Kalle Kosmonaut
Kalle mit 10. Er ist oft allein. Seine Mutter arbeitet, sie lässt ihm Anweisungen für den Tag da, wenn sie geht, und spielt abends mit ihm Karten. Er geht Essen und Fußballspielen in der Arche, hängt auf dem Spielplatz herum. Seine Mutter fühlt sich schuldig, aber das Geld muss irgendwoher kommen. Kalle mit 17. Er lebt im Berliner Plattenbau, hat Drogen genommen und einen Menschen verletzt. Kalle heißt eigentlich Pascal, er ist ein reflektierter Junge, der rappen und zeichnen kann. Die Polizistin, die ihn festnimmt, findet ihn »zu intelligent, um ein Mitläufer zu sein«.
Die Filmschaffenden Tine Kugler und Günther Kurth haben Kalle mehrere Jahre begleitet. Sie lassen ihn als Kind, Jugendlichen und jungen Mann zu Wort kommen, zeigen ihn mit seiner Familie und im Freundeskreis, ohne zu kommentieren. Anstelle von dokumentarischen Erläuterungen werden die Szenen aus Kalles Leben mit Animationen von Alireza Darvish versetzt: symbolische Bilder wie aus Träumen und Illustrationen, wenn seine Briefe aus dem Gefängnis vorgelesen werden.
Ein Film, der einen Jungen beim Heranwachsen begleitet — »Kalle Kosmonaut« erinnert an Richard Linklaters »Boyhood«. Doch wo Linklaters Experiment mit Schauspieler*innen eine geschriebene Geschichte erzählt, zeigt »Kalle Kosmonaut« in einer kürzeren Zeitspanne ein echtes Leben, das über den Protagonisten hinaus etwas von deutscher Vergangenheit und Gegenwart erzählt.
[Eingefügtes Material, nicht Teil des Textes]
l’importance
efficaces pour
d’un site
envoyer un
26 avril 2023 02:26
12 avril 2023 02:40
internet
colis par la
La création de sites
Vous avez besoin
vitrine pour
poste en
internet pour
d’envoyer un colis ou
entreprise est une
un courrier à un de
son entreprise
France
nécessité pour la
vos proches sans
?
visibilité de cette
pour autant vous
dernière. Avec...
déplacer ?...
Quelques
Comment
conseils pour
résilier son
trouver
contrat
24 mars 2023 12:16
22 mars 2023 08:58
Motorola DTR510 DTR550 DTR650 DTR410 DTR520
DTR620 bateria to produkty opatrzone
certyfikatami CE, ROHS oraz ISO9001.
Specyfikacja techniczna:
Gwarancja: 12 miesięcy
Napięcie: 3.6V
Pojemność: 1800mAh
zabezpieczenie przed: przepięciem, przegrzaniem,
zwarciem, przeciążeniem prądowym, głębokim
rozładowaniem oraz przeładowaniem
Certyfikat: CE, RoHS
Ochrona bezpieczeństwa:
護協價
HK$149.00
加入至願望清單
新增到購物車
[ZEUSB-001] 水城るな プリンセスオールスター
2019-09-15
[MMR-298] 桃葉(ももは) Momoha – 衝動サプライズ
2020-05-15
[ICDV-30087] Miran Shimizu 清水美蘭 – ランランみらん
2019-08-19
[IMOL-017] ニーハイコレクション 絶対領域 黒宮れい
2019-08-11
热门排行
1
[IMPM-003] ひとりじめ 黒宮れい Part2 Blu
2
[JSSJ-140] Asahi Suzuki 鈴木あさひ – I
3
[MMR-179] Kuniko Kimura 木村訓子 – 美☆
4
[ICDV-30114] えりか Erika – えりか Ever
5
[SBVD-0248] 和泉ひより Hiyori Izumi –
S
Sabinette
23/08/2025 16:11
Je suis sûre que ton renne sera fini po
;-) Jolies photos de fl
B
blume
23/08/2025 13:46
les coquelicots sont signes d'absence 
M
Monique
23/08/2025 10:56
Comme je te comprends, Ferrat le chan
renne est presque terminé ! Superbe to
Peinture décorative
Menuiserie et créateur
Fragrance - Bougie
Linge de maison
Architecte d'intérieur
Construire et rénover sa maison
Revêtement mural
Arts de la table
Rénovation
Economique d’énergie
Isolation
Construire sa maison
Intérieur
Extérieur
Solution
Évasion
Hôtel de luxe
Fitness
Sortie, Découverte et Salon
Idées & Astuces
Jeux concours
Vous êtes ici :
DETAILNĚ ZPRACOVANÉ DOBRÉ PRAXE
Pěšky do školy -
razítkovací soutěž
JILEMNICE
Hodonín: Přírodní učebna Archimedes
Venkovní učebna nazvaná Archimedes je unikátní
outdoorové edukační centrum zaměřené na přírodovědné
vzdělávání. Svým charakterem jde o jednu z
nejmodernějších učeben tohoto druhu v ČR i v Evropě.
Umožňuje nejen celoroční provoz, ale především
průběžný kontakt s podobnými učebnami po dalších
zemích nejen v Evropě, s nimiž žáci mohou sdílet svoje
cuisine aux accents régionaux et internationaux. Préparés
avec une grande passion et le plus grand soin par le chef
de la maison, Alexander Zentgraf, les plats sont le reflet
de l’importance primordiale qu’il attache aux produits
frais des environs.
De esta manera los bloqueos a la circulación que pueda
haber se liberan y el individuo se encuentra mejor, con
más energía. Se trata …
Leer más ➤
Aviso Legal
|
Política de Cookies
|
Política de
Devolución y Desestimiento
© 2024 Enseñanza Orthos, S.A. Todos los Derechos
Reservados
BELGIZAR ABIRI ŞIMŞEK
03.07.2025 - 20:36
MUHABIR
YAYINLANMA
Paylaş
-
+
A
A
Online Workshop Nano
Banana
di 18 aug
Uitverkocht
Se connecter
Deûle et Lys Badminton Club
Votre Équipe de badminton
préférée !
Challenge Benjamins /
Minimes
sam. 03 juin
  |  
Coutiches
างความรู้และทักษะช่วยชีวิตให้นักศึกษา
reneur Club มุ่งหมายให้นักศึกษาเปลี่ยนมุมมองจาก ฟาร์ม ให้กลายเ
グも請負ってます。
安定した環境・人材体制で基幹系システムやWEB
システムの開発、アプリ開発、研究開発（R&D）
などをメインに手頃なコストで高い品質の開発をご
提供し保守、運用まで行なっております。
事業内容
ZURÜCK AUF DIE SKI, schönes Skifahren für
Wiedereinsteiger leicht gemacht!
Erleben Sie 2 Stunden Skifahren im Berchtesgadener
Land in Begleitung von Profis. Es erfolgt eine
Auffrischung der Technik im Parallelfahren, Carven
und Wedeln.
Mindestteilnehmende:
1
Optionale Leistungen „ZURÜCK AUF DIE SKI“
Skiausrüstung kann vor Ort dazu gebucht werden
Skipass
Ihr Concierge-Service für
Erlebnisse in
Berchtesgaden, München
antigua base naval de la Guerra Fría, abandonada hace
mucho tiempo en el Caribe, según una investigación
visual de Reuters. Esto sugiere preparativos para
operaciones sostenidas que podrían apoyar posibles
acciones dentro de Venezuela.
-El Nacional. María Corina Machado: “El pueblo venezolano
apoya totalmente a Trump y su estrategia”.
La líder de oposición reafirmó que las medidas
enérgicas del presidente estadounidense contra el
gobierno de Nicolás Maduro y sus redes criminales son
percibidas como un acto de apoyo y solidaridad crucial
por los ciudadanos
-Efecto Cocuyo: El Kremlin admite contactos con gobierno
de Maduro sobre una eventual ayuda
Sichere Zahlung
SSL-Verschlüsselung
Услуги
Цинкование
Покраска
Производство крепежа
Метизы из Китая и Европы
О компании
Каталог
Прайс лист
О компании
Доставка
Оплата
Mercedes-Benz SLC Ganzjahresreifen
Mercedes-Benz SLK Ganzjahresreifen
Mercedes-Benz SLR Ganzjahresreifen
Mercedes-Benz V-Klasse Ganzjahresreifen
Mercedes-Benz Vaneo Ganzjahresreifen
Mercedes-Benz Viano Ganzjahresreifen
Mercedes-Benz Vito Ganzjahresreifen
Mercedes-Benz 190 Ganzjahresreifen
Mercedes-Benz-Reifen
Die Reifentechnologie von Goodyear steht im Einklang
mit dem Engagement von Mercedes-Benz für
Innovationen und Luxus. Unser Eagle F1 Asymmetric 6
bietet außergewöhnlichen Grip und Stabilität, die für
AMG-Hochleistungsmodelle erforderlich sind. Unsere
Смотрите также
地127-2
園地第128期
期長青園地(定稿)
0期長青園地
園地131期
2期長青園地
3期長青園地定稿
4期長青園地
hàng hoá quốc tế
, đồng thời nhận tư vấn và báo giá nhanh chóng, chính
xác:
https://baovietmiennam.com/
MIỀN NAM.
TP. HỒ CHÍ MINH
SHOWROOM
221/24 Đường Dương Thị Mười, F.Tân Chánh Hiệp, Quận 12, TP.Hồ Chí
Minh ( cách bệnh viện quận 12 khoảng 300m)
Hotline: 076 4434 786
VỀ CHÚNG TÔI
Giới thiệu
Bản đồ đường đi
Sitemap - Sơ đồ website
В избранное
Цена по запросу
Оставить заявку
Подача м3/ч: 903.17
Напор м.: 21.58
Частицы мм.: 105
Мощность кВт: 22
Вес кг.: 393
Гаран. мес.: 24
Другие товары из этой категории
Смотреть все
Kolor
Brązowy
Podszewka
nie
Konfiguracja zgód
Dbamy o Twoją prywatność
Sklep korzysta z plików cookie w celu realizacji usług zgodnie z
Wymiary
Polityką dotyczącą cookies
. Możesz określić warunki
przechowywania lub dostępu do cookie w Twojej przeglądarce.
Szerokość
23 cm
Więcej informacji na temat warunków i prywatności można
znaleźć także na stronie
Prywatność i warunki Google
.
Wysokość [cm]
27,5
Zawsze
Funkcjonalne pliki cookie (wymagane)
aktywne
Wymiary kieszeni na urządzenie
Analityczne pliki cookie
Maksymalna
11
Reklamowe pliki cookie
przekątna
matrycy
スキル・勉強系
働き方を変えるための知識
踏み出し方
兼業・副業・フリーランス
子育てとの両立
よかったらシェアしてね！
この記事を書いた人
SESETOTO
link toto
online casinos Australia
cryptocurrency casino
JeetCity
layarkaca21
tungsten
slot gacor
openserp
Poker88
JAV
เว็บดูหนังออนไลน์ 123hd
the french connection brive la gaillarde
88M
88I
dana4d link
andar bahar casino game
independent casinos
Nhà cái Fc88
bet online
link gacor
Der Vater im Gefängnis und die alleinerziehende Mutter arm. Die Großmutter, die vor den Schlägen des Ehemannes in den Alkohol floh. Der Großvater, der nach der Wende seine Arbeit verlor. Das Gefühl, abgehängt zu sein, teilt Kalle mit vielen jungen Menschen überall auf der Welt, das deutsche Publikum wird hier jedoch auch mit den Folgen sozialpolitischer Versäumnisse seit der Wiedervereinigung konfrontiert, die sich bis heute in Familien zeigen.
Kalle mit 19. Er ist raus aus dem Gefängnis und notgedrungen in dieselben beengten Verhältnisse zurückgekehrt. Er hat Schulden und keine Ausbildung. Seine Aussichten sind schlecht, das System ist fehlerhaft. Aber Kalle rappt immer noch, er hat jetzt ein Kind mit einer Frau, die er liebt. Die Menschen um Kalle lieben ihn, und er will ein besserer Vater sein als sein eigener. Vielleicht sind seine Aussichten nicht nur schlecht. Vielleicht schafft es Kalle hoch hinaus.
D 2022, R: Tine Kugler, Günther Kurth, 99 Min.